_Dataset entries_
'''
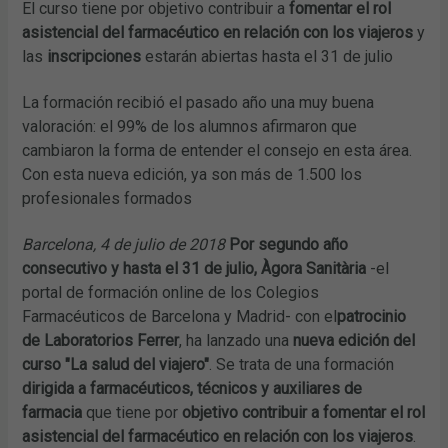
El curso tiene por objetivo
contribuir a
f
omentar el rol
asistencial del farmacéutico en relación con los viajeros
y
las
inscripciones
estarán abiertas hasta el 31 de julio
La formación recibió el pasado año una muy buena
valoración: el 99% de los alumnos afirmaron que
cambiaron la forma de entender el consejo en esta área.
Con esta nueva edición, ya son más de 1.500 los
profesionales formados
Barcelona, 4 de julio de 2018
Por segundo año
consecutivo y hasta el 31 de julio, Àgora Sanitària
-el
portal de formación online de los Colegios
Farmacéuticos de Barcelona y Madrid- con el
patrocinio
de Laboratorios Ferrer
, ha lanzado una
nueva edición del
curso "La salud del viajero"
. Se trata de una formación
dirigida a farmacéuticos, técnicos y auxiliares de
farmacia
que tiene por
objetivo contribuir a fomentar el rol
asistencial del farmacéutico en relación con los viajeros
.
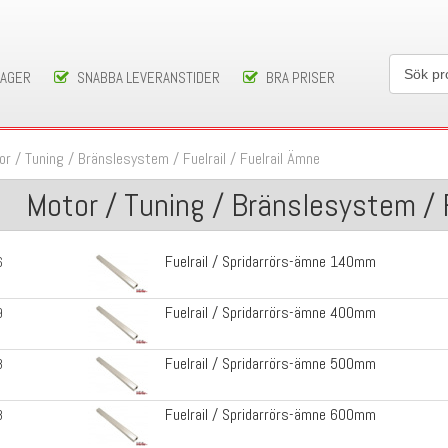
LAGER
SNABBA LEVERANSTIDER
BRA PRISER
or / Tuning
/
Bränslesystem
/
Fuelrail
/
Fuelrail Ämne
Motor / Tuning / Bränslesystem / F
Fuelrail / Spridarrörs-ämne 140mm
6
Fuelrail / Spridarrörs-ämne 400mm
9
Fuelrail / Spridarrörs-ämne 500mm
8
Fuelrail / Spridarrörs-ämne 600mm
8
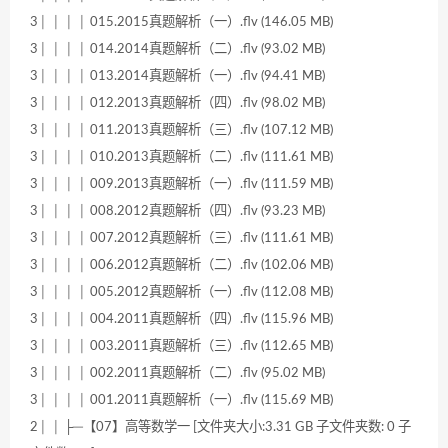
3│ │ │ │ 015.2015真题解析（一）.flv (146.05 MB)
3│ │ │ │ 014.2014真题解析（二）.flv (93.02 MB)
3│ │ │ │ 013.2014真题解析（一）.flv (94.41 MB)
3│ │ │ │ 012.2013真题解析（四）.flv (98.02 MB)
3│ │ │ │ 011.2013真题解析（三）.flv (107.12 MB)
3│ │ │ │ 010.2013真题解析（二）.flv (111.61 MB)
3│ │ │ │ 009.2013真题解析（一）.flv (111.59 MB)
3│ │ │ │ 008.2012真题解析（四）.flv (93.23 MB)
3│ │ │ │ 007.2012真题解析（三）.flv (111.61 MB)
3│ │ │ │ 006.2012真题解析（二）.flv (102.06 MB)
3│ │ │ │ 005.2012真题解析（一）.flv (112.08 MB)
3│ │ │ │ 004.2011真题解析（四）.flv (115.96 MB)
3│ │ │ │ 003.2011真题解析（三）.flv (112.65 MB)
3│ │ │ │ 002.2011真题解析（二）.flv (95.02 MB)
3│ │ │ │ 001.2011真题解析（一）.flv (115.69 MB)
2│ │ ├─【07】高等数学一 [文件夹大小:3.31 GB 子文件夹数: 0 子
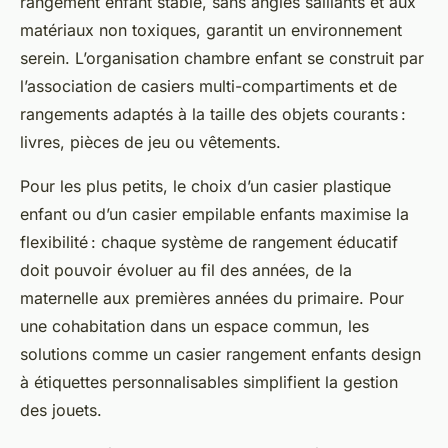
rangement enfant stable, sans angles saillants et aux
matériaux non toxiques, garantit un environnement
serein. L’organisation chambre enfant se construit par
l’association de casiers multi-compartiments et de
rangements adaptés à la taille des objets courants :
livres, pièces de jeu ou vêtements.
Pour les plus petits, le choix d’un casier plastique
enfant ou d’un casier empilable enfants maximise la
flexibilité : chaque système de rangement éducatif
doit pouvoir évoluer au fil des années, de la
maternelle aux premières années du primaire. Pour
une cohabitation dans un espace commun, les
solutions comme un casier rangement enfants design
à étiquettes personnalisables simplifient la gestion
des jouets.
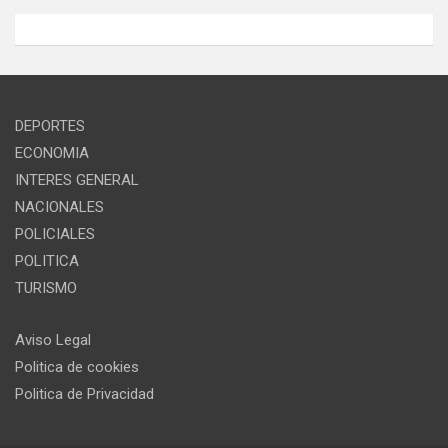
DEPORTES
ECONOMIA
INTERES GENERAL
NACIONALES
POLICIALES
POLITICA
TURISMO
Aviso Legal
Politica de cookies
Politica de Privacidad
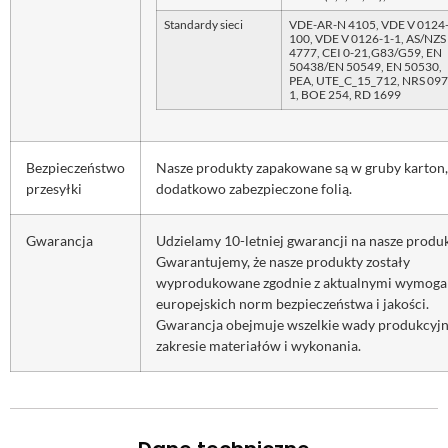
Standardy sieci
VDE-AR-N 4105, VDE V 0124
100, VDE V 0126-1-1, AS/NZS
4777, CEI 0-21,G83/G59, EN
50438/EN 50549, EN 50530,
PEA, UTE_C_15_712, NRS 097
1, BOE 254, RD 1699
Bezpieczeństwo
Nasze produkty zapakowane są w gruby karton,
przesyłki
dodatkowo zabezpieczone folią.
Gwarancja
Udzielamy 10-letniej gwarancji na nasze produk
Gwarantujemy, że nasze produkty zostały
wyprodukowane zgodnie z aktualnymi wymog
europejskich norm bezpieczeństwa i jakości.
Gwarancja obejmuje wszelkie wady produkcyj
zakresie materiałów i wykonania.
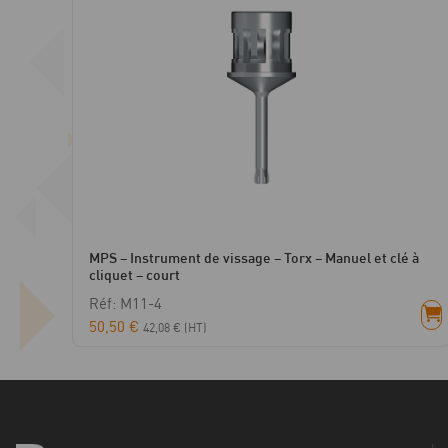
MPS – Instrument de vissage – Torx – Manuel et clé à
cliquet – court
Réf: M11-4
50,50
€
42,08
€
(HT)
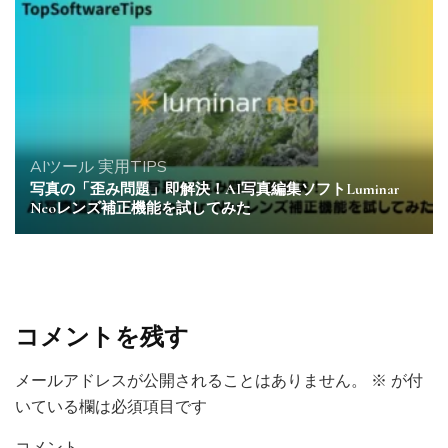
AIツール
実用TIPS
写真の「歪み問題」即解決！AI写真編集ソフトLuminar
Neoレンズ補正機能を試してみた
コメントを残す
メールアドレスが公開されることはありません。
※
が付
いている欄は必須項目です
コメント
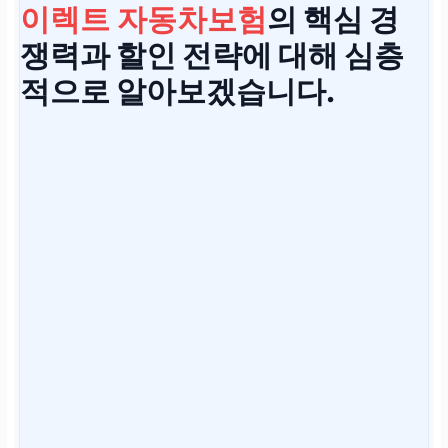
이렉트 자동차보험
의 핵심 경
쟁력과 할인 전략에 대해 심층
적으로 알아보겠습니다.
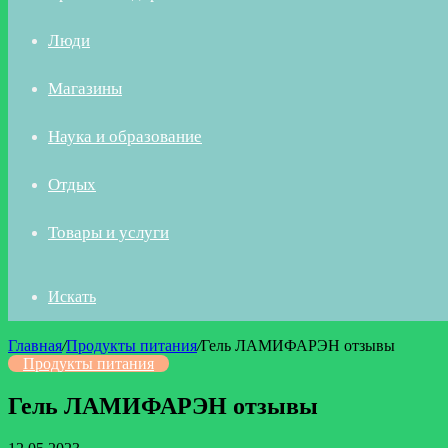
Люди
Магазины
Наука и образование
Отдых
Товары и услуги
Искать
Главная
/
Продукты питания
/
Гель ЛАМИФАРЭН отзывы
Продукты питания
Гель ЛАМИФАРЭН отзывы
'''
Filter the records above for lines containing the word "années", and copy those lines.

_Written answer_
doit pouvoir évoluer au fil des années, de la
maternelle aux premières années du primaire. Pour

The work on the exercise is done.